FDIC Out of Money

Maybe the mattress is the best place for money, after all?

The chairman of the Federal Deposit Insurance Corp. says she is “considering all options, including borrowing from Treasury,” to replenish the dwindling fund that insures bank deposits.

“I never say never,” FDIC Chairman Sheila Bair told an audience at Georgetown University Friday.

Bair’s remarks go beyond what she said just three weeks ago when asked about tapping the Treasury after the fund that insures regular deposit accounts up to $250,000 hit its lowest point since 1992, at the height of the savings-and-loan crisis. “Not at this point in time,” she said on Aug. 27.

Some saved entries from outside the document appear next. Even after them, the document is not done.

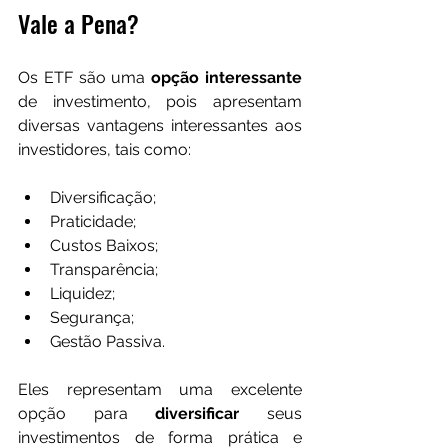
Vale a Pena?
Os ETF são uma 
opção interessante
de investimento, pois apresentam 
diversas vantagens interessantes aos 
investidores, tais como: 
Diversificação;
Praticidade;
Custos Baixos;
Transparência;
Liquidez;
Segurança;
Gestão Passiva.
Eles representam uma excelente 
opção para 
diversificar 
seus 
investimentos de forma prática e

The FDIC estimates bank failures will cost the fund around $70 billion through 2013. Ninety-two banks have failed so far this year. Hundreds more are expected to fall in coming years largely because of souring loans for commercial real estate.

The FDIC’s fund has slipped to 0.22 percent of insured deposits, below a congressionally mandated minimum of 1.15 percent. The $10.4 billion in the fund at the end of June is down from $13 billion at the end of March, and $45.2 billion in the second quarter of 2008.

More failures and less payments in to the fund – the FDIC, of course, only works as long as only a few banks per year fail. As we’ll probably have more than 100 fail this year, and probably as many next year, this is the “push comes to shove” time for the FDIC…and it has failed.